Guatemala: Stubborn Stain of Corruption

Women protest corruption in Guatemala City, March 20, 2002 (Photo: AFP).  

Public confidence in the administration of President Alfonso Portillo has eroded steadily as allegations of government corruption have multiplied in recent months, raising fears that Guatemala’s 1996 peace accord and fragile democratic institutions could be undermined by heightened political confrontation and violence. Recent action by the Bush administration to deny visas to several of Portillo’s closest political and security advisers has sent a clear message that U.S. support for further international assistance to Guatemala will be conditioned on concrete steps to eradicate official corruption.

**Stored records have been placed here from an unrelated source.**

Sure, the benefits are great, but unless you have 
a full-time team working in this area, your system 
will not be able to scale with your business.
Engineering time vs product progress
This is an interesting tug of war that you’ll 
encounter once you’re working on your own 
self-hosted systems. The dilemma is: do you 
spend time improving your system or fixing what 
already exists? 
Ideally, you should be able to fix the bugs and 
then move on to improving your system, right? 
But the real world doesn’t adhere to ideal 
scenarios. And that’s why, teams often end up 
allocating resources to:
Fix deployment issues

“Disgust is the least that we are feeling at the form in which society has been devalued, sinking in the plague of corruption that is not limited to the boundaries of the public sector but advances by giant strides due to the almost total absence of ethics in human relations,” La Hora of Guatemala City (April 4) lamented in an editorial. “It has been aptly said for many years that each people has the government that it deserves....Whether by sin of action or omission, Guatemalans have gone on tolerating the construction of a system that favors and encourages influence trafficking and flouting of the law with impunity.”

Reports in the Guatemalan and Panamanian press linking Portillo, Vice President Juan Francisco Reyes, and several other high government officials to offshore companies and bank accounts in Panama have drawn official denials and countercharges that the allegations are part of a coordinated opposition effort to destabilize and overthrow the Portillo regime.

Héctor Mauricio López Bonilla, a retired military officer and public relations consultant singled out by the administration as an alleged architect of “destabilization,” retorted in a column in Guatemala City’s Prensa Libre (April 4) that the government has responded to charges of corruption with “evasion, ridicule, or indifference....One always finds a justification for misconduct and arbitrariness....The country is sinking beneath the pressure of a partisan clientelism in which its leaders exercise unbridled power over the resources that belong to the nation.”

The assassination of a leading opposition figure, the kidnapping and subsequent release of the nation’s central bank president, and a flurry of anti-Portillo street demonstrations during March further deepened political tensions. Columnist Alejandro Giammattei argued in Prensa Libre (April 4), “It is necessary to maintain moral legitimacy to govern....If democracy is to elect government officials so that they can do as they wish, and one must remain complacent at the looting of the country and even be thankful that something is left..., then I do not want to live in that democracy.”

But Oscar Clemente Marroquín, columnist in La Hora (April 13), cautioned that escalating pressure on Portillo to stand down offers no guarantee that a new regime would bring an end to decades of official corruption. “For years we have been betting that the country will improve with a change of government, but experience shows that it is absurd to believe that substituting the personalities signifies the abolition of the old ills,” Marroquín wrote.